The EAPers. EAP stands for Education Abroad Program. The people I went to EAP Vietnam with in Fall 2007, they're family for life. I guess like any family, it started as a situation of circumstance...15 other random people from UC's that happened to want to go to Vietnam the same semester as me. I still remember the day at the airport, being too shy to wear my light blue EAP shirt because I was intimidated to meet the others. Then we played Mafia at the layover in Taiwan. Great trust game to start off the trip, right?

Then the next 4 months spent in Vietnam, in Hanoi, visiting Central and Southern Vietnam too. We stayed in one building together, 16 of us dispersed across 4 floors, 2 rooms each floor. We had class together, but that was the minority of the trip, it felt. We ran around in the heavy rain together, we saw a snake being killed and then ate it together, we got jipped by Vietnamese people together, we sang karaoke together, we bussed together, we visited tons of museums together.
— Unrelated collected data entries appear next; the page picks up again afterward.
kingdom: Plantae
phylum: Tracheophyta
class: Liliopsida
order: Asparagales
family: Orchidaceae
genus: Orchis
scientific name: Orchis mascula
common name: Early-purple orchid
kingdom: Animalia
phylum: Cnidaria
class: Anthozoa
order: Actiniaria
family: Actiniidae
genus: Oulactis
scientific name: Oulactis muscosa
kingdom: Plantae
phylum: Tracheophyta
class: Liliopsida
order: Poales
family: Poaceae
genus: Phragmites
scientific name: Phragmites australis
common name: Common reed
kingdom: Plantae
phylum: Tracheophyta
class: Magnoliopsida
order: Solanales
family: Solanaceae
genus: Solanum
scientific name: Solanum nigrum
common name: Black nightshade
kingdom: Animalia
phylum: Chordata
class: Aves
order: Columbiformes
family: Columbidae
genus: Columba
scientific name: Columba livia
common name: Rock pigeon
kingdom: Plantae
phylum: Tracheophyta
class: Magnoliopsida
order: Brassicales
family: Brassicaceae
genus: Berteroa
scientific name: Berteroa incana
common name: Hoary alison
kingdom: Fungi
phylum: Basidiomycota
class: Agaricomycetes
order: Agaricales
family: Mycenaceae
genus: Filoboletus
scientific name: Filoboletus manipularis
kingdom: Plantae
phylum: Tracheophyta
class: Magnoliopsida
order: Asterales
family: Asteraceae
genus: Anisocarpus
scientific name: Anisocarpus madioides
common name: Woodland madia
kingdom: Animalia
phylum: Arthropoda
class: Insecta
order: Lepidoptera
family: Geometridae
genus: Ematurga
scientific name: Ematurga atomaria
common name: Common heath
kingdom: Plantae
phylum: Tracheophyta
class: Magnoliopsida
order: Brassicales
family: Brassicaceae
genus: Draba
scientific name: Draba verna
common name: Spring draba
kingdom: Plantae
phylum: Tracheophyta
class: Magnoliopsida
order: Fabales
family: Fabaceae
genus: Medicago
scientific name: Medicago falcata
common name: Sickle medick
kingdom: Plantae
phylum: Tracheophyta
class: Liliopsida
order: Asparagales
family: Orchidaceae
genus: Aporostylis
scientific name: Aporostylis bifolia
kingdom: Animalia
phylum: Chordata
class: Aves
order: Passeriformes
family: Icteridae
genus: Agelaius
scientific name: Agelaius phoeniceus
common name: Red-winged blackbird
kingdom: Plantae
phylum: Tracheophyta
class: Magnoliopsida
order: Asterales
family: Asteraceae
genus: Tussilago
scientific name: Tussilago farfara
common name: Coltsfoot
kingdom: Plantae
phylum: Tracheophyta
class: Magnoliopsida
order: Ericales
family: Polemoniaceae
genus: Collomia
We had each other's backs because in a foreign country, all you have is each other. I enjoyed my trip. It was an exciting and life-changing journey.

However, towards the end of the trip, I looked around and I thought that realistically, I wouldn't be keeping in touch with everyone. I mean...that's pretty unrealistic right? Keeping in touch with 15 others, some from UCLA and some from UCSD. I mean...the 5 other people that went to UC Berkeley, maybe, since I'll see them around campus...but then again, I'm not even close to everyone, so maybe but probably not.

We came back to the U.S. Then the death of one of our own happened. Cars were driving from SD and Berkeley into LA as soon as we all knew. Phone calls informing each other of the news. We spent the night in LA informing her FB friends about her death as well as the funeral. That's when I realized we were a family, like really a family.

A few weeks ago, we weren't hearing a response from one of the EAPers. Our texts and phone calls were unreturned...unlike him. We ended up finding him at a medical center. Those of us that knew informed the others and made visits to him as often as we could during visiting hours.

On top of that, being with the EAPers has pushed me to do active things that have pushed my body to the limits. We've hiked for 14hrs at Half Dome (Yosemite) and a 12 hours at the Narrows (Zion in Utah) and these people I would trust with my life...if I ever got injured or hurt, they would do the best they could to get me out and support me. Family's not a word to be thrown around. It's a serious word, and my EAP family, I would trust with my life.